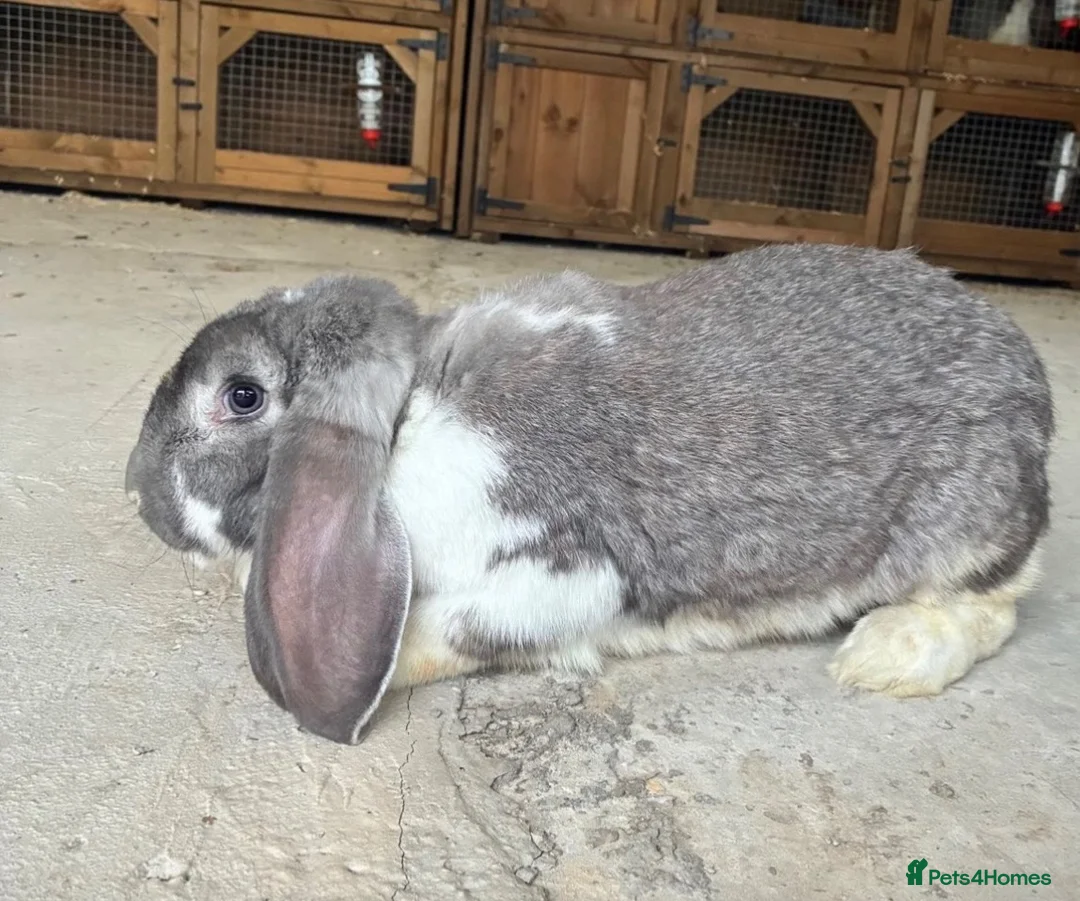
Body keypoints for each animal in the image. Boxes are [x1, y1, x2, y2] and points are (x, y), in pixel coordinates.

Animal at [125, 243, 1054, 745]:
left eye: (241, 395)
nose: (137, 490)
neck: (405, 422)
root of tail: (1029, 379)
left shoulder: (566, 571)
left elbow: (462, 627)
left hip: (960, 533)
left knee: (994, 607)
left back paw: (885, 657)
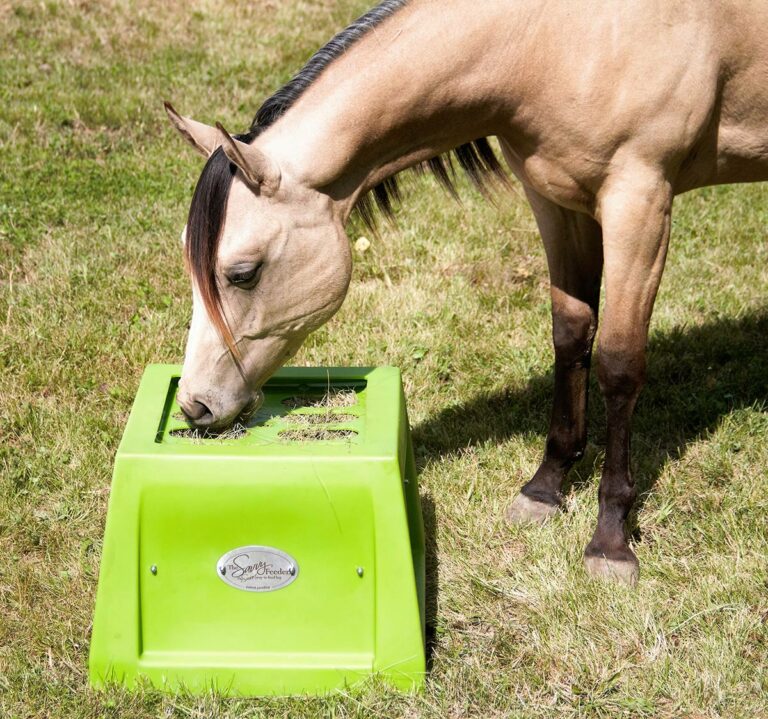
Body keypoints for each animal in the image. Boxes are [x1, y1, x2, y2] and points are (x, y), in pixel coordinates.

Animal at [164, 0, 768, 584]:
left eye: (243, 273)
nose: (195, 405)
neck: (556, 40)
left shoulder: (639, 203)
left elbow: (619, 364)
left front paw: (610, 542)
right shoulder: (555, 200)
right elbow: (571, 335)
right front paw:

------------------------------

◆ Task to carry out ◆
In the data above, find the line containing "root of tail: (1029, 379)" and the line containing "nose: (195, 405)". Repeat those two lines and everything between them exactly, minus the pictures.

◆ Output for this exercise ◆
root of tail: (1029, 379)
left shoulder: (566, 571)
left elbow: (462, 627)
left hip: (960, 533)
left knee: (994, 607)
left back paw: (885, 657)
Body keypoints for each animal in the image. Boxes are [x1, y1, x2, y2] and points are (x, y), in pixel coordinates.

Animal at [164, 0, 768, 584]:
left eye: (243, 273)
nose: (195, 405)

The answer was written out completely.